Tally the lines in the listing below that contain the string "Observed", matching case exactly, and give only the number.

━━━━━ Supplied records ━━━━━

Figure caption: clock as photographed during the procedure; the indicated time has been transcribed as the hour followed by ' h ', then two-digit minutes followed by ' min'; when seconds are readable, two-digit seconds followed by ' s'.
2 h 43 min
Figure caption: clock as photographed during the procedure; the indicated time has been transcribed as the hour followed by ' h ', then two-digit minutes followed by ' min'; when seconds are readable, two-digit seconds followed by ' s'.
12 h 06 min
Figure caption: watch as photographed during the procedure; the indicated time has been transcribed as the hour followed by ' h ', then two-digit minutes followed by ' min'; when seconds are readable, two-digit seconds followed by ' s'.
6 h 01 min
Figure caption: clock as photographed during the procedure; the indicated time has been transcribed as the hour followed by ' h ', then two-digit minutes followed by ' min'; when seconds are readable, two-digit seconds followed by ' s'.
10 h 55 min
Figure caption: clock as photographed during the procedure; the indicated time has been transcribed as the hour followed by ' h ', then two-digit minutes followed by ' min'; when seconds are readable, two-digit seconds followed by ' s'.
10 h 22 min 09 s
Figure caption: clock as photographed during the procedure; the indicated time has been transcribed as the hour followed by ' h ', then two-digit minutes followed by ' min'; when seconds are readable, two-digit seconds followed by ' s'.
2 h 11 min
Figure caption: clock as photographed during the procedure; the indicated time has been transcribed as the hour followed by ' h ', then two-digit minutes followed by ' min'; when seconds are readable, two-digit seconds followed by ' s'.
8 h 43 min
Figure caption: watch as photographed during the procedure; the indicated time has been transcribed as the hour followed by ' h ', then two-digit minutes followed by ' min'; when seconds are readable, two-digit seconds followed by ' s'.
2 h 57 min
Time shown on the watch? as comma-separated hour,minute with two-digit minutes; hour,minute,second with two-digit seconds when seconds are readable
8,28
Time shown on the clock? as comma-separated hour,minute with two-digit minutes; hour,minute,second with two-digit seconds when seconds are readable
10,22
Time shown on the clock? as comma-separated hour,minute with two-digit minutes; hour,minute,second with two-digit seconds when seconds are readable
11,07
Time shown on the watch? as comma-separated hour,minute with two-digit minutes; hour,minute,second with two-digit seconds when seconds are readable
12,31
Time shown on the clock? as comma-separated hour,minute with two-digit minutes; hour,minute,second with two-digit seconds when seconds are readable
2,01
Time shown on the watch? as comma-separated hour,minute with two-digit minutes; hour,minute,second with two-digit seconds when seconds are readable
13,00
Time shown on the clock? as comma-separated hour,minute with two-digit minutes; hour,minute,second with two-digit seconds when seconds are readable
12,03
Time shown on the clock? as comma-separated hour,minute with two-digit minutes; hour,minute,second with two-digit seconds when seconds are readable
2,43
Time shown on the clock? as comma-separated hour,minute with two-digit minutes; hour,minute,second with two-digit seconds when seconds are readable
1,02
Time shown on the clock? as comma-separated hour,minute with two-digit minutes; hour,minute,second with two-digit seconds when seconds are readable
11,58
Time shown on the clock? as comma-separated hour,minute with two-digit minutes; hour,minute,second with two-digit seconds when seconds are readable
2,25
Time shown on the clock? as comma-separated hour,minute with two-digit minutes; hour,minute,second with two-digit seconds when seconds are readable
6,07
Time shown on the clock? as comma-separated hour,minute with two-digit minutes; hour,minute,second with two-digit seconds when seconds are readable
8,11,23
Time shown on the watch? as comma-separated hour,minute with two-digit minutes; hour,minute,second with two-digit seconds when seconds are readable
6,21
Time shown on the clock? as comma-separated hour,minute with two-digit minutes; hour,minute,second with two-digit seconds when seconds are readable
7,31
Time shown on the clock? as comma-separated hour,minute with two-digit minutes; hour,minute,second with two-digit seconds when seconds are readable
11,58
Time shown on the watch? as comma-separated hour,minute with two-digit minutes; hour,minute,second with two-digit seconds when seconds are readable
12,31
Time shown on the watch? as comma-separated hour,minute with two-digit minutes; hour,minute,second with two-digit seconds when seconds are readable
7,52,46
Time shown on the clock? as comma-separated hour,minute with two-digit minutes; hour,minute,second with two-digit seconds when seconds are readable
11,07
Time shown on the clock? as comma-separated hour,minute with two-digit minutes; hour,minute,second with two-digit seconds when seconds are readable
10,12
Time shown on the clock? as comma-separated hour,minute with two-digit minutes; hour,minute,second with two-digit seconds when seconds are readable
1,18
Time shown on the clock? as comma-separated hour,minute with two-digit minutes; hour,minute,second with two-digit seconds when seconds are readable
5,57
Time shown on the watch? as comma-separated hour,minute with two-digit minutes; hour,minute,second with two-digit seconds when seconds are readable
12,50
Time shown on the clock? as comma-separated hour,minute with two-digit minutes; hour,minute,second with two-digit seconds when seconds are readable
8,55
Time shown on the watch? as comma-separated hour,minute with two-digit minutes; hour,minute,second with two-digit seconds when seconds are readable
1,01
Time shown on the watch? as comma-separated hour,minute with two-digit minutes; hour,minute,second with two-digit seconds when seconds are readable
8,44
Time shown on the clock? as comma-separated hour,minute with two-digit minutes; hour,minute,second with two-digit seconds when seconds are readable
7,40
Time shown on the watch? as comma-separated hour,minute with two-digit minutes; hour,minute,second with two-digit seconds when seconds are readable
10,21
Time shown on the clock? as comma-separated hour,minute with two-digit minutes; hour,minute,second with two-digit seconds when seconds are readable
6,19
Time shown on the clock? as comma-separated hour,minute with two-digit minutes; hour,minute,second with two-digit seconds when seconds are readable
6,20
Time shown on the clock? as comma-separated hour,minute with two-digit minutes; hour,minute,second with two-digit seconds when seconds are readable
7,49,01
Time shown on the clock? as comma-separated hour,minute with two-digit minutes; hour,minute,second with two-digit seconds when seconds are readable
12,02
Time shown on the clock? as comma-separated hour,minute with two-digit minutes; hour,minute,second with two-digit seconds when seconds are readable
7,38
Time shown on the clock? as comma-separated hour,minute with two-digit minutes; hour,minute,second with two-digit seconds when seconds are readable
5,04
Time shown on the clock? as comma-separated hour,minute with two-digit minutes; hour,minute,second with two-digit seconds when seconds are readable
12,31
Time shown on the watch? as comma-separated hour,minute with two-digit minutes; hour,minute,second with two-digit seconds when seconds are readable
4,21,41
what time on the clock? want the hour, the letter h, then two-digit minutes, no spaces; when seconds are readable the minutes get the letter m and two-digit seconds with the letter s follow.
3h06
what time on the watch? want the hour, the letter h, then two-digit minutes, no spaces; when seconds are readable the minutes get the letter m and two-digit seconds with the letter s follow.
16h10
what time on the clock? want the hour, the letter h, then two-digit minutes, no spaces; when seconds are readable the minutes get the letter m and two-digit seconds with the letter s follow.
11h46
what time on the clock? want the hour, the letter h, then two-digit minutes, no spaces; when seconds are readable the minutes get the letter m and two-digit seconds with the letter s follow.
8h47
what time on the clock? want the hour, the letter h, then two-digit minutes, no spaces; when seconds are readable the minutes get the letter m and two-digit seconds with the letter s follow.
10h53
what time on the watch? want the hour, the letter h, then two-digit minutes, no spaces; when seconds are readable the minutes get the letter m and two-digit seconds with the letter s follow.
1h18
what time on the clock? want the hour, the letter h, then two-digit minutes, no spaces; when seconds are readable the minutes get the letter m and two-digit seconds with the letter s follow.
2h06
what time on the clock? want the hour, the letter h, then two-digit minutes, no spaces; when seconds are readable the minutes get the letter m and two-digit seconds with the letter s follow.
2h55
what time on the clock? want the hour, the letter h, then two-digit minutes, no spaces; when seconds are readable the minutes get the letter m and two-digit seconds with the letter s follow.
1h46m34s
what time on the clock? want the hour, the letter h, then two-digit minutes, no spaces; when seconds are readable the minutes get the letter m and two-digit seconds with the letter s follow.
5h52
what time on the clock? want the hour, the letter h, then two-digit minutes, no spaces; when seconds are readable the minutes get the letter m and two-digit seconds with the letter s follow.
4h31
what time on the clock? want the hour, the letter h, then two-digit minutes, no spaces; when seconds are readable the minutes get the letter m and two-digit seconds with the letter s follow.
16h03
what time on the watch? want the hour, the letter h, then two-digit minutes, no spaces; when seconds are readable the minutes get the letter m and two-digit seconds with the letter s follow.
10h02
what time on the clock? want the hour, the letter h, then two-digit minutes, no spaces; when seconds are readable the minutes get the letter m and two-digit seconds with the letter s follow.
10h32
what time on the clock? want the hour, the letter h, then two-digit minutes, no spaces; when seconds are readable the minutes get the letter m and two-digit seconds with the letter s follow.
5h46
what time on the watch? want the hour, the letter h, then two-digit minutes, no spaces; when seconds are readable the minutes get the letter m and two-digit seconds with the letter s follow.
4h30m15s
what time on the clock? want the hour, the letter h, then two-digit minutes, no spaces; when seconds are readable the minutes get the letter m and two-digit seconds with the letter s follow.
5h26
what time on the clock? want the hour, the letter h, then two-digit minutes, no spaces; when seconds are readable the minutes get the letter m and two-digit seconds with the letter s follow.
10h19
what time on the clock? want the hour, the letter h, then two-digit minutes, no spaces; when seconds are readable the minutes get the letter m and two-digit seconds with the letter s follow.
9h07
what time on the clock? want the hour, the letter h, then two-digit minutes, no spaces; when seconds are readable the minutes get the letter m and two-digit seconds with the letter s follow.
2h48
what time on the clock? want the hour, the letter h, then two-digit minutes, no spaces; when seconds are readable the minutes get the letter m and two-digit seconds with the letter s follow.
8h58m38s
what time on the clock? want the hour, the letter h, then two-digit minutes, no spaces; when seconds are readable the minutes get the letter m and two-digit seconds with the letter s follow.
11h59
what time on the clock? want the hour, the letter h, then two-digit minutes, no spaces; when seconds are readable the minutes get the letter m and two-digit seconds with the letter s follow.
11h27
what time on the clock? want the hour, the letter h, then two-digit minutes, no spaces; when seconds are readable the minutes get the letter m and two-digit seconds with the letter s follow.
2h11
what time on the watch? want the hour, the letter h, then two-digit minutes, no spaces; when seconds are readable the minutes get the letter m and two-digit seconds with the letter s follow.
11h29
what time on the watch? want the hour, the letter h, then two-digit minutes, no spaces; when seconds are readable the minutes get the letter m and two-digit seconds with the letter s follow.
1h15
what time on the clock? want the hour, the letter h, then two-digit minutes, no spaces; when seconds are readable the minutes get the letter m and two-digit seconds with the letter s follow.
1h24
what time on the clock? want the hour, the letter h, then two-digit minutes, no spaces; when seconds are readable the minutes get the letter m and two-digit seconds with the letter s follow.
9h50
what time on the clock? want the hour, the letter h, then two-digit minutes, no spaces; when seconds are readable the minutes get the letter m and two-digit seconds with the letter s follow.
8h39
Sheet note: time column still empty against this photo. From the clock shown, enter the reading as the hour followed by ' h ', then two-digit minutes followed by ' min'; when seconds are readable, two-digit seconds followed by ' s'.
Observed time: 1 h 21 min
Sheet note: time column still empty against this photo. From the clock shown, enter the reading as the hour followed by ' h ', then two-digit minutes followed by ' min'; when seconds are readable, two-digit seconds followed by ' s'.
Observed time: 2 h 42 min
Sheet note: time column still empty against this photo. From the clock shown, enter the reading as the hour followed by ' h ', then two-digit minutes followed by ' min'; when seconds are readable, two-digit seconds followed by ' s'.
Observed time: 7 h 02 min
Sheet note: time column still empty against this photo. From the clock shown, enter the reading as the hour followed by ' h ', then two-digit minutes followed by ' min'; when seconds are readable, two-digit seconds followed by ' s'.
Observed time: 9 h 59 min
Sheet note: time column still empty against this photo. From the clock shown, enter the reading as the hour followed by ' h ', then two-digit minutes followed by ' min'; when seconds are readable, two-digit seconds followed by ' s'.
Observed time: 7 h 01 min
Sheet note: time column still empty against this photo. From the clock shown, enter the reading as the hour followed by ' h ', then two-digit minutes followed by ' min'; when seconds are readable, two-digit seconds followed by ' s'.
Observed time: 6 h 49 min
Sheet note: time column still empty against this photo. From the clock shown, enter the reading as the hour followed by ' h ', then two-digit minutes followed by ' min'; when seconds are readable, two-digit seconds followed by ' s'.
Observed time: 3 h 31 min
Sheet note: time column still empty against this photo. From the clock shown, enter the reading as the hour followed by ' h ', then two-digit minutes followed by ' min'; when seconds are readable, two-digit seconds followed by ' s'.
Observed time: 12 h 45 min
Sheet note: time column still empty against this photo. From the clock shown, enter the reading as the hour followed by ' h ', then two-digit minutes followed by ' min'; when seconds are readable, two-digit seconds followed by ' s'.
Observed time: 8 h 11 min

━━━━━

Result
9